Even with a lot of MESI messaging, the CPU will eventually respond correctly. This section explains why CPU designers must handle their cache coherency optimization operations with extreme care.

But is there really a need for a read-end memory barrier? Prior to assert (), not a cycle it?

Is assert(a == 1) executed before the end of the loop ?

For readers who have doubts about this, you need to add a bit of background on guessing (adventure) execution! You can look at the CPU reference manual. Simply put, in the loop, a == 1 this comparison condition, it is possible that the CPU will preload the value of a into the pipeline. Temporary results are not saved to the Cache or Write buffer , but are temporarily stored in the temporary result registers in the CPU pipeline .

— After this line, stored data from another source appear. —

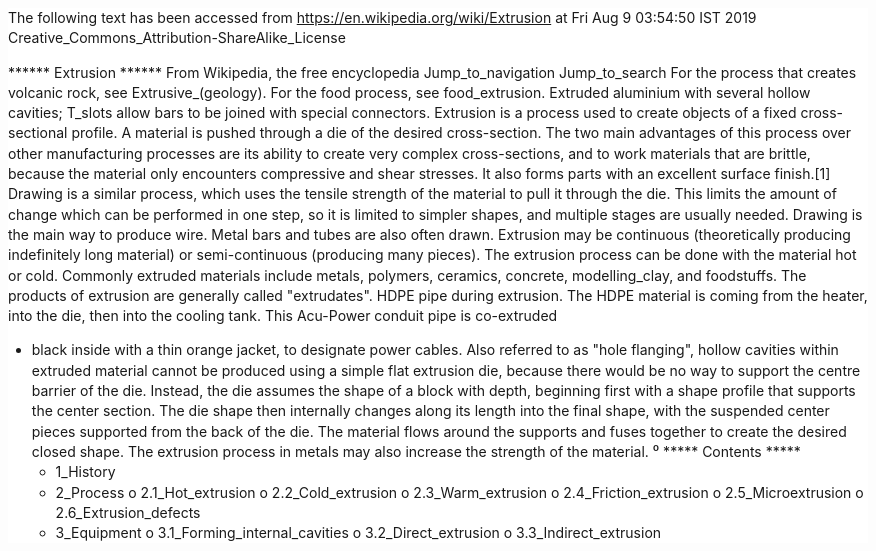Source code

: The following text has been accessed from https://en.wikipedia.org/wiki/Extrusion at Fri Aug 9 03:54:50 IST 2019
Creative_Commons_Attribution-ShareAlike_License





















****** Extrusion ******
From Wikipedia, the free encyclopedia
Jump_to_navigation Jump_to_search
For the process that creates volcanic rock, see Extrusive_(geology).
For the food process, see food_extrusion.
Extruded aluminium with several hollow cavities; T_slots allow bars to be
joined with special connectors.
Extrusion is a process used to create objects of a fixed cross-sectional
profile. A material is pushed through a die of the desired cross-section. The
two main advantages of this process over other manufacturing processes are its
ability to create very complex cross-sections, and to work materials that are
brittle, because the material only encounters compressive and shear stresses.
It also forms parts with an excellent surface finish.[1]
Drawing is a similar process, which uses the tensile strength of the material
to pull it through the die. This limits the amount of change which can be
performed in one step, so it is limited to simpler shapes, and multiple stages
are usually needed. Drawing is the main way to produce wire. Metal bars and
tubes are also often drawn.
Extrusion may be continuous (theoretically producing indefinitely long
material) or semi-continuous (producing many pieces). The extrusion process can
be done with the material hot or cold. Commonly extruded materials include
metals, polymers, ceramics, concrete, modelling_clay, and foodstuffs. The
products of extrusion are generally called "extrudates".
HDPE pipe during extrusion. The HDPE material is coming from the heater, into
the die, then into the cooling tank. This Acu-Power conduit pipe is co-extruded
- black inside with a thin orange jacket, to designate power cables.
Also referred to as "hole flanging", hollow cavities within extruded material
cannot be produced using a simple flat extrusion die, because there would be no
way to support the centre barrier of the die. Instead, the die assumes the
shape of a block with depth, beginning first with a shape profile that supports
the center section. The die shape then internally changes along its length into
the final shape, with the suspended center pieces supported from the back of
the die. The material flows around the supports and fuses together to create
the desired closed shape.
The extrusion process in metals may also increase the strength of the material.
⁰
***** Contents *****
    * 1_History
    * 2_Process
          o 2.1_Hot_extrusion
          o 2.2_Cold_extrusion
          o 2.3_Warm_extrusion
          o 2.4_Friction_extrusion
          o 2.5_Microextrusion
          o 2.6_Extrusion_defects
    * 3_Equipment
          o 3.1_Forming_internal_cavities
          o 3.2_Direct_extrusion
          o 3.3_Indirect_extrusion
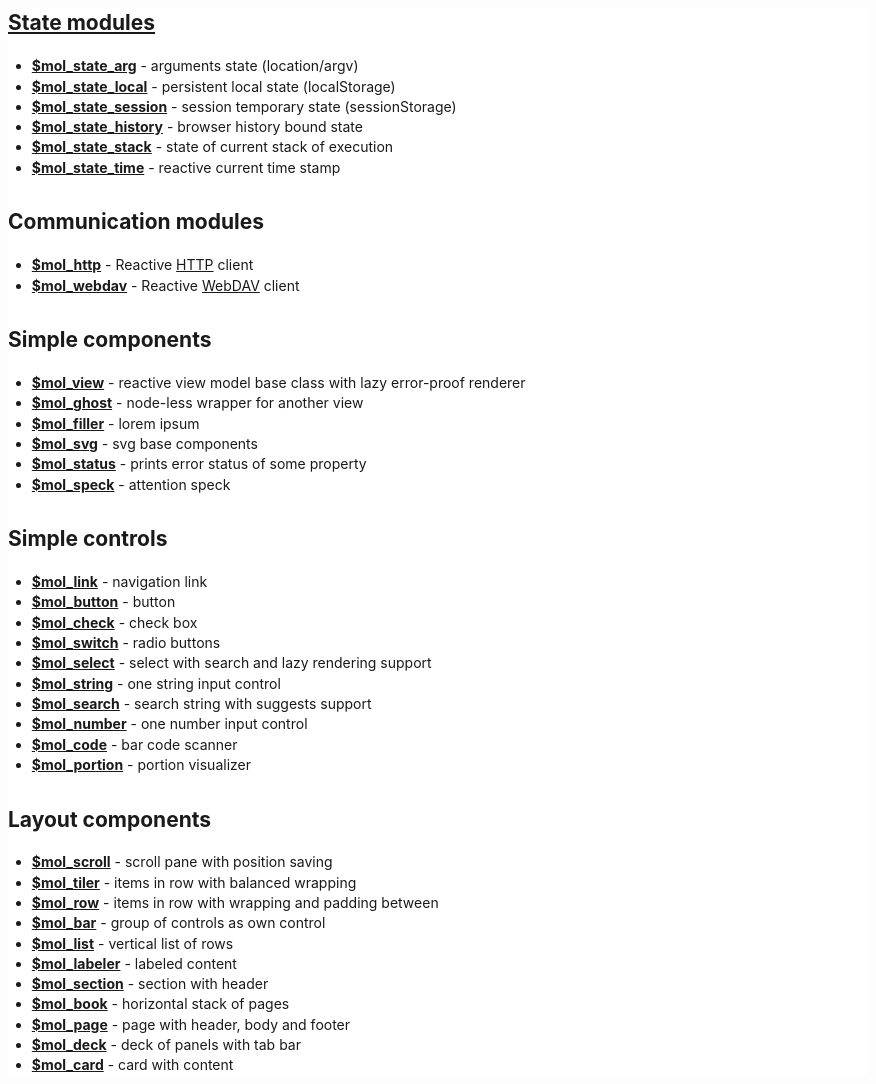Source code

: ## [State modules](state)

* **[$mol_state_arg](state/arg)** - arguments state (location/argv)
* **[$mol_state_local](state/local)** - persistent local state (localStorage)
* **[$mol_state_session](state/session)** - session temporary state (sessionStorage)
* **[$mol_state_history](state/history)** - browser history bound state
* **[$mol_state_stack](state/stack)** - state of current stack of execution
* **[$mol_state_time](state/time)** - reactive current time stamp 

## Communication modules

* **[$mol_http](http)** - Reactive [HTTP](https://wikipedia.org/wiki/HTTP) client
* **[$mol_webdav](webdav)** - Reactive [WebDAV](https://wikipedia.org/wiki/WebDAV) client

## Simple components

* **[$mol_view](view)** - reactive view model base class with lazy error-proof renderer
* **[$mol_ghost](ghost)** - node-less wrapper for another view
* **[$mol_filler](filler)** - lorem ipsum
* **[$mol_svg](svg)** - svg base components
* **[$mol_status](status)** - prints error status of some property
* **[$mol_speck](speck)** - attention speck

## Simple controls

* **[$mol_link](link)** - navigation link
* **[$mol_button](button)** - button
* **[$mol_check](check)** - check box
* **[$mol_switch](switch)** - radio buttons
* **[$mol_select](select)** - select with search and lazy rendering support
* **[$mol_string](string)** - one string input control
* **[$mol_search](search)** - search string with suggests support
* **[$mol_number](number)** - one number input control
* **[$mol_code](code)** - bar code scanner
* **[$mol_portion](portion)** - portion visualizer

## Layout components

* **[$mol_scroll](scroll)** - scroll pane with position saving
* **[$mol_tiler](tiler)** - items in row with balanced wrapping
* **[$mol_row](row)** - items in row with wrapping and padding between
* **[$mol_bar](bar)** - group of controls as own control
* **[$mol_list](list)** - vertical list of rows
* **[$mol_labeler](labeler)** - labeled content
* **[$mol_section](section)** - section with header
* **[$mol_book](book)** - horizontal stack of pages
* **[$mol_page](page)** - page with header, body and footer
* **[$mol_deck](deck)** - deck of panels with tab bar
* **[$mol_card](card)** - card with content
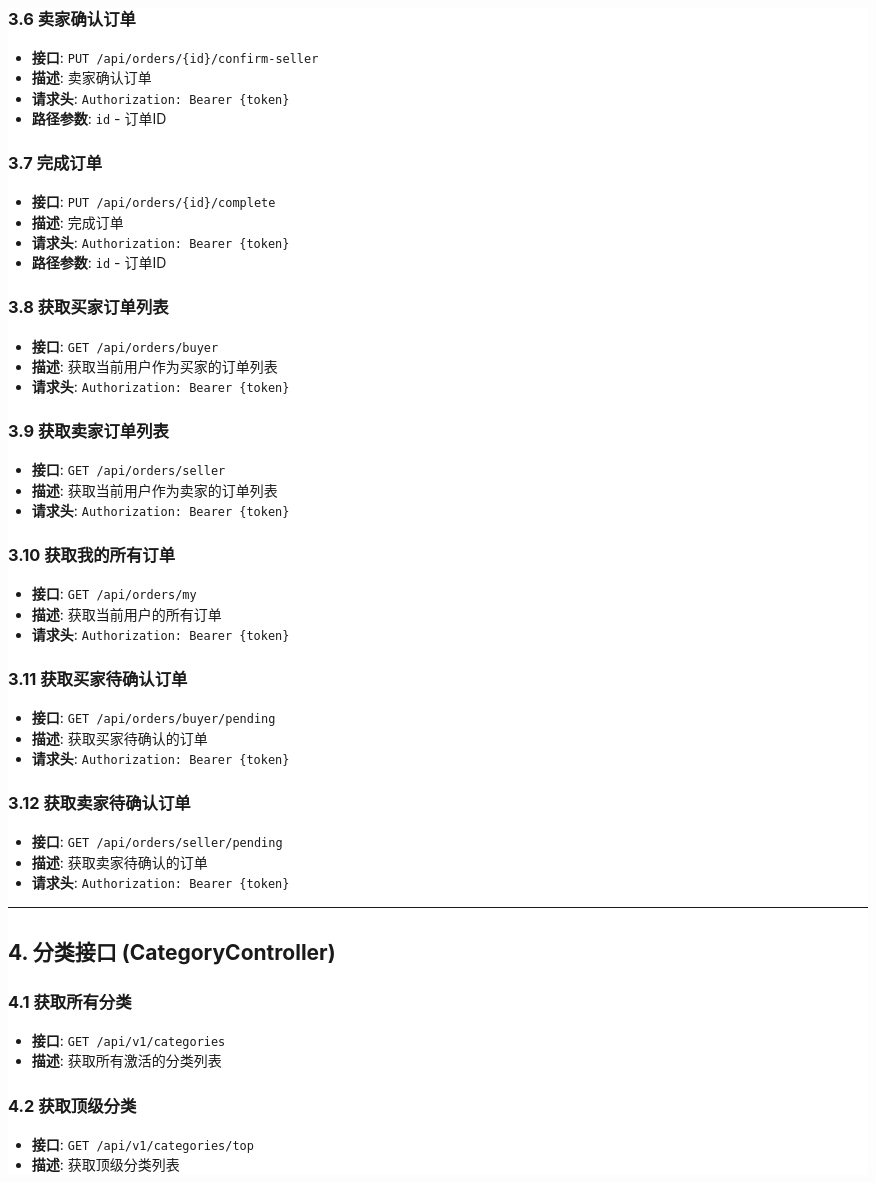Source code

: ### 3.6 卖家确认订单
- **接口**: `PUT /api/orders/{id}/confirm-seller`
- **描述**: 卖家确认订单
- **请求头**: `Authorization: Bearer {token}`
- **路径参数**: `id` - 订单ID

### 3.7 完成订单
- **接口**: `PUT /api/orders/{id}/complete`
- **描述**: 完成订单
- **请求头**: `Authorization: Bearer {token}`
- **路径参数**: `id` - 订单ID

### 3.8 获取买家订单列表
- **接口**: `GET /api/orders/buyer`
- **描述**: 获取当前用户作为买家的订单列表
- **请求头**: `Authorization: Bearer {token}`

### 3.9 获取卖家订单列表
- **接口**: `GET /api/orders/seller`
- **描述**: 获取当前用户作为卖家的订单列表
- **请求头**: `Authorization: Bearer {token}`

### 3.10 获取我的所有订单
- **接口**: `GET /api/orders/my`
- **描述**: 获取当前用户的所有订单
- **请求头**: `Authorization: Bearer {token}`

### 3.11 获取买家待确认订单
- **接口**: `GET /api/orders/buyer/pending`
- **描述**: 获取买家待确认的订单
- **请求头**: `Authorization: Bearer {token}`

### 3.12 获取卖家待确认订单
- **接口**: `GET /api/orders/seller/pending`
- **描述**: 获取卖家待确认的订单
- **请求头**: `Authorization: Bearer {token}`

---

## 4. 分类接口 (CategoryController)

### 4.1 获取所有分类
- **接口**: `GET /api/v1/categories`
- **描述**: 获取所有激活的分类列表

### 4.2 获取顶级分类
- **接口**: `GET /api/v1/categories/top`
- **描述**: 获取顶级分类列表
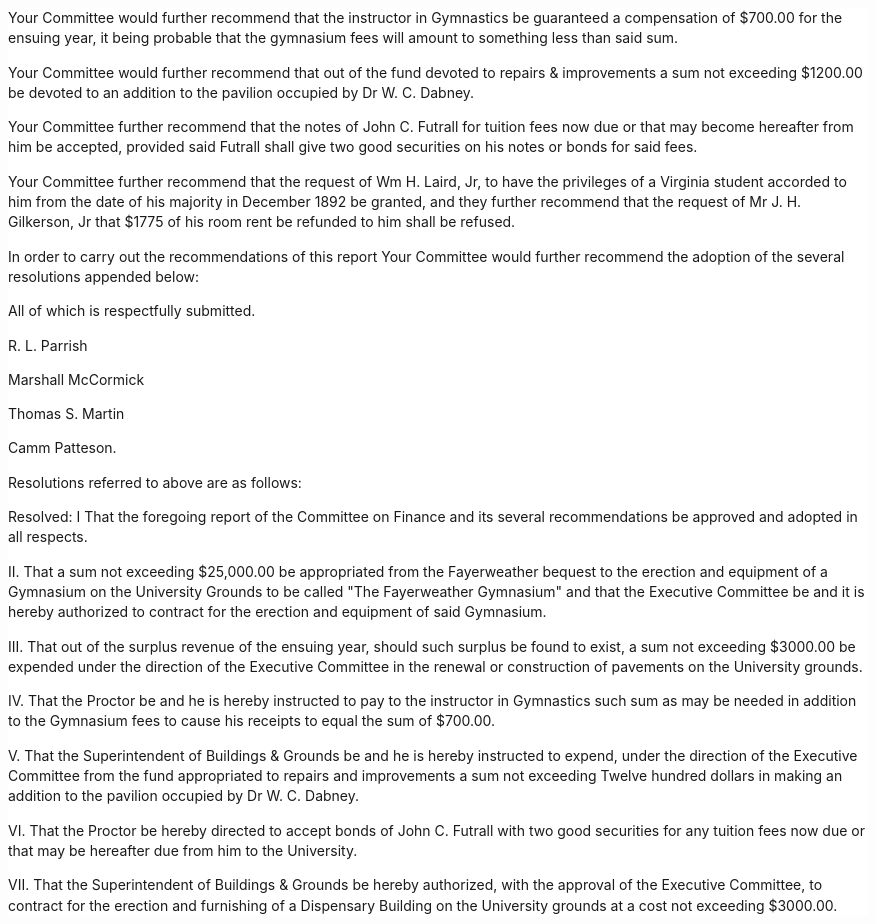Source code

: Your Committee would further recommend that the instructor in Gymnastics be guaranteed a compensation of $700.00 for the ensuing year, it being probable that the gymnasium fees will amount to something less than said sum.

Your Committee would further recommend that out of the fund devoted to repairs & improvements a sum not exceeding $1200.00 be devoted to an addition to the pavilion occupied by Dr W. C. Dabney.

Your Committee further recommend that the notes of John C. Futrall for tuition fees now due or that may become hereafter from him be accepted, provided said Futrall shall give two good securities on his notes or bonds for said fees.

Your Committee further recommend that the request of Wm H. Laird, Jr, to have the privileges of a Virginia student accorded to him from the date of his majority in December 1892 be granted, and they further recommend that the request of Mr J. H. Gilkerson, Jr that $1775 of his room rent be refunded to him shall be refused.

In order to carry out the recommendations of this report Your Committee would further recommend the adoption of the several resolutions appended below:

All of which is respectfully submitted.

R. L. Parrish

Marshall McCormick

Thomas S. Martin

Camm Patteson.

Resolutions referred to above are as follows:

Resolved: I That the foregoing report of the Committee on Finance and its several recommendations be approved and adopted in all respects.

II. That a sum not exceeding $25,000.00 be appropriated from the Fayerweather bequest to the erection and equipment of a Gymnasium on the University Grounds to be called "The Fayerweather Gymnasium" and that the Executive Committee be and it is hereby authorized to contract for the erection and equipment of said Gymnasium.

III. That out of the surplus revenue of the ensuing year, should such surplus be found to exist, a sum not exceeding $3000.00 be expended under the direction of the Executive Committee in the renewal or construction of pavements on the University grounds.

IV. That the Proctor be and he is hereby instructed to pay to the instructor in Gymnastics such sum as may be needed in addition to the Gymnasium fees to cause his receipts to equal the sum of $700.00.

V. That the Superintendent of Buildings & Grounds be and he is hereby instructed to expend, under the direction of the Executive Committee from the fund appropriated to repairs and improvements a sum not exceeding Twelve hundred dollars in making an addition to the pavilion occupied by Dr W. C. Dabney.

VI. That the Proctor be hereby directed to accept bonds of John C. Futrall with two good securities for any tuition fees now due or that may be hereafter due from him to the University.

VII. That the Superintendent of Buildings & Grounds be hereby authorized, with the approval of the Executive Committee, to contract for the erection and furnishing of a Dispensary Building on the University grounds at a cost not exceeding $3000.00.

Is this a very counterintuitive? However, this is the case.

Friends who are interested in anti-intuitive things in the CPU world can even look at books on quantum mechanics. Quantum computers really need to understand quantum mechanics. Let the " Schrodinger's Cat " mentioned in the book "In-depth Understanding of Parallel Programming" burn the brain. This cat has already tortured the brains of countless geniuses. In addition to Hawking, there is Einstein's brain!

V. Further thinking about the memory barrier

This article only introduces the memory barrier from the hardware point of view. Its purpose is to better explain RCU in subsequent articles . Therefore, there is no in-depth analysis of the memory barrier. However, for understanding RCU , the knowledge of memory barriers in this article is already ok.